Sen's primary objective in this work is to highlight the heterodox and rational aspects of India's past and present. Yet, he doesn't quite distinguish the 'heterodox' from the 'rational': two distinct and incidentally overlapping pursuits. For instance, the devotional Hindu and Muslim mystics he cites were heterodox (also syncretistic and egalitarian) but hardly rational—their arguments derived from a personal relationship to God rather than from reason. The term "Argumentative Indian" subsumes them both, but the question here is: besides contributing to diversity (the extent of which in India, Sen notes, had also baffled Churchill), what is heterodoxy worth without the underpinnings of reason?
Notably, Sen's examples of rational Indians—outside the modern age and with the exception of Akbar's court—come to us from over a millennium ago (early texts, the epics, the Buddha, Carvaka, Ashoka, Aryabhata, etc.).
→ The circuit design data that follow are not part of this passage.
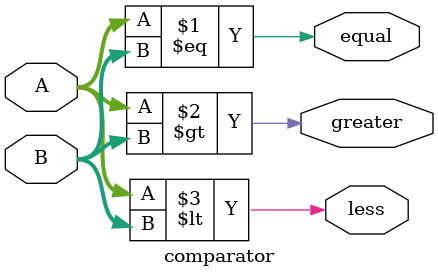
<source format=v>
module comparator #(parameter N = 4) (
    input  [N-1:0] A,
    input  [N-1:0] B,
    output         equal,
    output         greater,
    output         less
);
    assign equal   = (A == B);
    assign greater = (A > B);
    assign less    = (A < B);
endmodule

</source>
This may fortify a rival claim that sometime in the last millennium, the rational-creative subculture of ancient India waned as Buddhism and Brahmanism gave way to devotional Hinduism and Islam, that mystical and orthodox beliefs fossilized Indian culture, making it appallingly disinterested in "subjects concerned with the here and now", that the British found an India without a sense of history, or interest in science, or a culture of disruptive innovation, that sporadic personal mutinies of this era grew into a million much more recently.
Indeed, as Sen astutely admits, "there are other [reasonable] ways of proceeding" on such matters. But henceforth, few of them will be able to ignore this impassioned and stimulating labor of love.